Iresolute and impressionable, the Potemkin's crew rejected his proposal. They wanted to wait for the rest of the Black Sea Fleet to mutiny. They believed that time was on their side.
Tens of thousands of people wandered on the wooden boardwalk of the port beside the sea. There were many speakers, but accounts paint Anna Lipshitz as their queen. In his book on the events of 1905 in Odesa, historian Robert Weinberg sketches the following story. An undercover cop tried to heckle a Bundist woman speaker. He called her a kike, thinking that would turn the audience against her. Instead, the woman incited the crowd against the provocateur, until they set upon him and smashed his skull.
The woman is not identified in Weinberg's text, but the moment is shown in Sergei Eisenstein's pioneering silent film, Battleship Potemkin. His script identifies the orator as a "Bundist," and for her party comrades who saw the film, she was unmistakably Anna Lipshitz.
By afternoon, people started to loot the harbor's warehouses. Soon the kegs were freed. Pricey wine burned mouths that had never tasted the like before and would never taste it again. Revelers drank all they could, then hauled the rest to the city center. The looting wasn't universal. One sailor pleaded, "We need freedom, not vodka." Some workers guarded the warehouses. Others threw the kegs into the sea, shouting curses at the alcohol whose convenient appearance would derail so many revolutionary moments. But few listened.
No one knows who started the fires, but they spread quickly, since Odesa's warehouses were built from wood. Soon, flames were everywhere, eating the loot, the port, and its people. Blinded by smoke, the revelers tried to escape the port, but it had been cordoned off by the military in an attempt to contain the day's disorders, and those whom the fire spared, the soldiers didn't. Nearly 1,300 people died that night. The crew of the battleship Potemkin watched it all, unable or unwilling to help.

> **Data segment**
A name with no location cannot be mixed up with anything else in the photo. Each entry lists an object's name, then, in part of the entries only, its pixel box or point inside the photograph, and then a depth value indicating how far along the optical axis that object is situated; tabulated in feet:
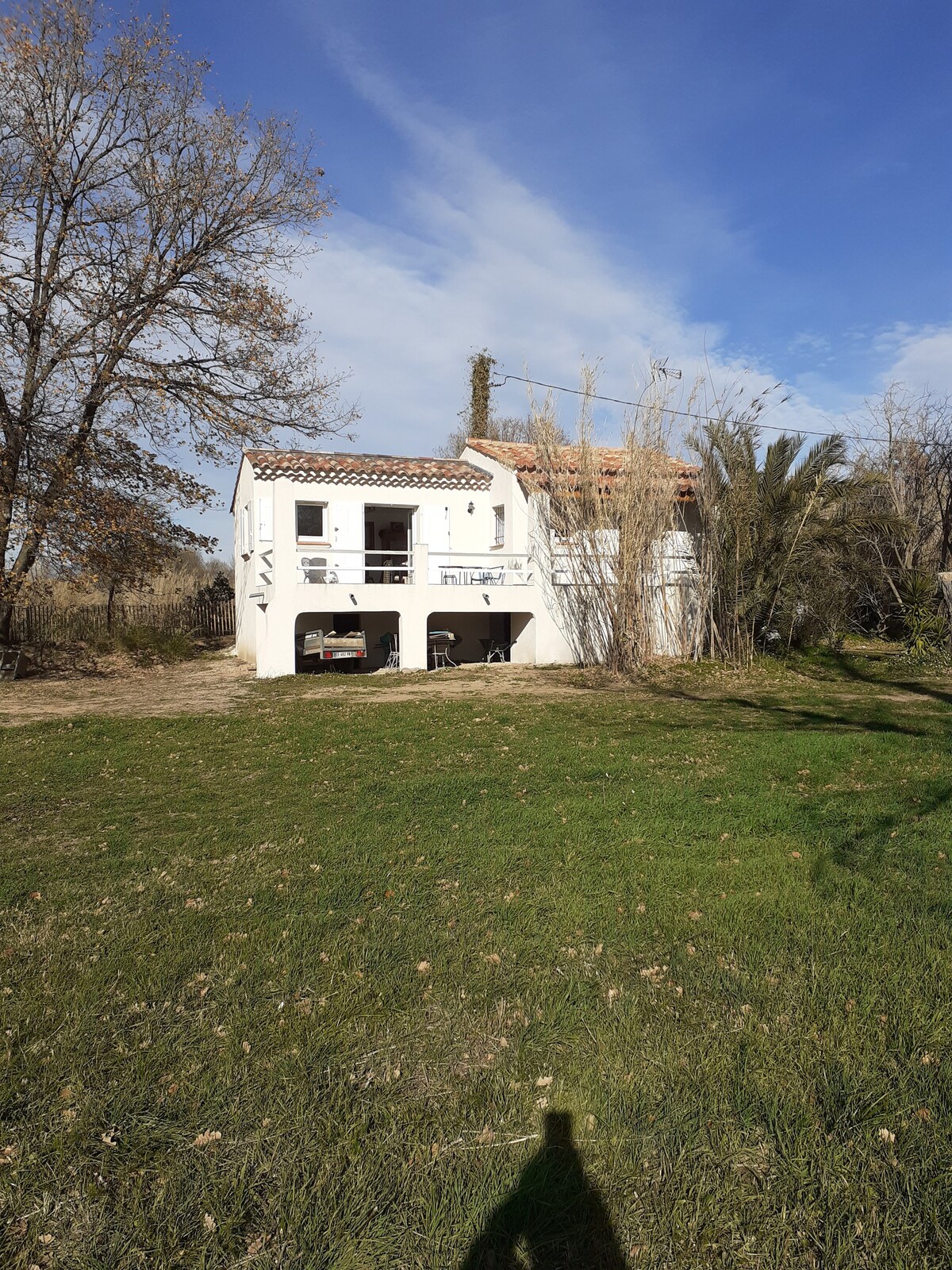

> **Exercise description**
Reproduce the passage on Odesa in 1905 word for word, from "Iresolute and impressionable, the" to "smashed his skull.".

> **Task response**
Iresolute and impressionable, the Potemkin's crew rejected his proposal. They wanted to wait for the rest of the Black Sea Fleet to mutiny. They believed that time was on their side.
Tens of thousands of people wandered on the wooden boardwalk of the port beside the sea. There were many speakers, but accounts paint Anna Lipshitz as their queen. In his book on the events of 1905 in Odesa, historian Robert Weinberg sketches the following story. An undercover cop tried to heckle a Bundist woman speaker. He called her a kike, thinking that would turn the audience against her. Instead, the woman incited the crowd against the provocateur, until they set upon him and smashed his skull.